— Reading passage —
========================
- There are anti-vaxxers even in the world of horses, and the result is a fight against a vaccine for an equine virus called Hendra, a very deadly paramyxovirus that can also infect humans, and is among the candidates for the next global pandemic.
- No sooner do I praise Italy for the quality of life over there than the new right-wing government says parents no longer have to provide proof of vaccinations for schoolchildren. Some useful phrases for Italian learners: il morbillo, la parotite, la rosolia = measles, mumps, rubella.
- Increased use of nonmedical (i.e., bogus) exemptions has driven down vaccination rates in Arizona, spurring fears of loss of herd immunity for highly contagious, deadly diseases already present in the state like measles and pertussis.
- The “white nose fungus” killing bats is spreading to more states and more bat species. Bats serve a crucial role in human agriculture, feeding on many pests that would otherwise destroy crops or encourage further use of pesticides.
- There’s a lot more talk about plastic pollution lately, even in our destroy-the-EPA life as it is right now. Recycling alone won’t solve this problem; we need to make less, use less, and think more holistically about the life cycle of plastics. And as of this year, China won’t recycle the world’s plastic waste any more.
- Deadspin ran this crushing letter from a parent whose preschool-aged daughter was molested by a relative. One key line, from the therapist the parent consulted: “Kids that age don’t make this kind of statement up, you have to take it seriously.” Bear that in mind when you read excuses made for a certain Oregon State left-hander who pled guilty to molesting a child around this age, and now has tried to deny it.
- The U.S. economy is approaching the mythical threshold known as “full employment,” although such figures generally ignore unemployed workers who have chosen not to continue seeking work, or who are unable to for whatever reason. But full employment isn’t NAIRU, the non-accelerating rate of unemployment, so high inflation is eating most workers’ wage gains.
========================
— Exercise set —
(a) Translate this sentence from the news roundup into Spanish: "Bats serve a crucial role in human agriculture, feeding on many pests that would otherwise destroy crops or encourage further use of pesticides."
(b) According to the news roundup, what is the name of the deadly equine virus that can also infect humans?
(c) Extend the news roundup with a further passage that follows its final item.

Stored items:
========================
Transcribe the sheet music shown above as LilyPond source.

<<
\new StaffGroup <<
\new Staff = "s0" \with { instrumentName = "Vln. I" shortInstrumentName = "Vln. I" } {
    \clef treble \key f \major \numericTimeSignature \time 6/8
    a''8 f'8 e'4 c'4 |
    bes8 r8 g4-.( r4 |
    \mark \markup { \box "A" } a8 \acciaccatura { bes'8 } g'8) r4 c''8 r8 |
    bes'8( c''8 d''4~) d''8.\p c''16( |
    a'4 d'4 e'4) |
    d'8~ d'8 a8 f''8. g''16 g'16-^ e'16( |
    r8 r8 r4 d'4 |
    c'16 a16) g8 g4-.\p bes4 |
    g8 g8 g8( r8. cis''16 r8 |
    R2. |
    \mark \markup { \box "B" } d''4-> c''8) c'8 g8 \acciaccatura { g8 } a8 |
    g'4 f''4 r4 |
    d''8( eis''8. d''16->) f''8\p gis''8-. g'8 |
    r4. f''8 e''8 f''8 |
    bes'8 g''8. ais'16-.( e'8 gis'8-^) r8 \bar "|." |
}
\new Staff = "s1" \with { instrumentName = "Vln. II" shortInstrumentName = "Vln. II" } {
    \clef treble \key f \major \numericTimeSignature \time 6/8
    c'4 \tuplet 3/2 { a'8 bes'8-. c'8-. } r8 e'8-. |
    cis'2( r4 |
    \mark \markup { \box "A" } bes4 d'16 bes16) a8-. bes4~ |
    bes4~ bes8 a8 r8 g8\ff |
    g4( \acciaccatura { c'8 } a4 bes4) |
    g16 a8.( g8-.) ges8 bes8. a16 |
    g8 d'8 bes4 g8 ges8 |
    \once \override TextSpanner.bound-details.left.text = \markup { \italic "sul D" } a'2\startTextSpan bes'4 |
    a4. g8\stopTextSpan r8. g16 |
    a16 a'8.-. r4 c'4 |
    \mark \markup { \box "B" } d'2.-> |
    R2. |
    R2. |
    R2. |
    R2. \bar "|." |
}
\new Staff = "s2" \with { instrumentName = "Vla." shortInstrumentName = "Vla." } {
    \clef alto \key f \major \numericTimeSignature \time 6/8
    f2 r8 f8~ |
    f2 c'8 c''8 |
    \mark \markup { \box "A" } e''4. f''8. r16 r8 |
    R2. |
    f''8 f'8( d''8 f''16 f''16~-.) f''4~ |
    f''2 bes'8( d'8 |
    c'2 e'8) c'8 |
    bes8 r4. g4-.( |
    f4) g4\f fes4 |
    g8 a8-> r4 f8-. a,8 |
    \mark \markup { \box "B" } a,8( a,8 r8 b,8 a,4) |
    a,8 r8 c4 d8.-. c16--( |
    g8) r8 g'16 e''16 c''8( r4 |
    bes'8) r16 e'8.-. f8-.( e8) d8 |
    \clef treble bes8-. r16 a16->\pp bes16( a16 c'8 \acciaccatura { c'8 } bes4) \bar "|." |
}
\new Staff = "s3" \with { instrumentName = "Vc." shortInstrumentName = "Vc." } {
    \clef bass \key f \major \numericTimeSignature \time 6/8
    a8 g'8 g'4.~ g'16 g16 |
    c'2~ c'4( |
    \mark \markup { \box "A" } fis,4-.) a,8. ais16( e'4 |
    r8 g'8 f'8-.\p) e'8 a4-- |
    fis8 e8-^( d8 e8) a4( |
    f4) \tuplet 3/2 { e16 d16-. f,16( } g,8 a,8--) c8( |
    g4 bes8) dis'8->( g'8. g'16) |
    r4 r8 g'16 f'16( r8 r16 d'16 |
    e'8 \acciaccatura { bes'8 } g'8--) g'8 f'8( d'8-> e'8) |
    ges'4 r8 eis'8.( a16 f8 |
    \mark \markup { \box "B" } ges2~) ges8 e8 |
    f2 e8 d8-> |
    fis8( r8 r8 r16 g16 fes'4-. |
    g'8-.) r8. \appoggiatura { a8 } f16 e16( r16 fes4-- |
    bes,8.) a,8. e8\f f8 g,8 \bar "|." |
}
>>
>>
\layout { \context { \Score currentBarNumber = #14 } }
========================
— Numbered answers —
(a) Los murciélagos cumplen una función crucial en la agricultura humana, ya que se alimentan de muchas plagas que, de otro modo, destruirían los cultivos o fomentarían un mayor uso de pesticidas.

(b) Hendra.

(c)
- People often ask how I ended up choosing Delaware when I relocated from Arizona back to the east coast. One reason was its low taxes, and it turns out that Delaware’s tax burden is the lowest of all 50 states after you adjust for cost of living. I actually think our property taxes could be higher, especially if the funds could help improve the dismal schools in the city of Wilmington and boost its police force.
- The San Francisco branch of the Federal Reserve posted a note saying the 2017 GOP Tax Bill will boost the economy far less than promised, in part because the economy was already growing over the previous few years.
- Mainers keep voting for Medicaid expansion and their racist governor Paul LePage, a Republican, refuses to implement it. He’s offered to go to jail rather than expand the program, to which I say, why not both?
- I reviewed the new documentary about Fred Rogers the other day; the Observer has a piece on the ‘haunting doubts’ of Rogers and Paddington Bear, building off a line Rogers uttered to his wife shortly before he died, wondering if he’d been a good enough Christian in his life.
- Stop ‘snitch tagging’ on social media. I block anyone who does this. If someone asks me about a player, don’t tag the player on my response. People doing that have largely driven me away from tweeting opinions on players, and leaving those opinions in chats or on ESPN.
- A Republican state senator in Kansas who is running in a primary for a Congressional seat said “outside of western civilization is only barbarism”, and later clarified that he meant Judeo-Christian civilization … you know, the same civilization that enslaved over 10 million Africans not very long ago.
- Neutrinos are one of the great mysteries of particle physics – long believed to be massless, now known to have unfathomably minuscule mass, interacting via the weak force and gravity, able to pass through entire planets without hitting anything – and for the first time, scientists detected neutrinos and identified their source galaxy.
- The Daily Beast has a fun slideshow of the strange mix of stunning architectural styles in Baku, Azerbaijan.
- Tweet of the week:
It’s so fucking weird that we scrape the seed pod of an orchid into ice cream and that flavor is considered plain.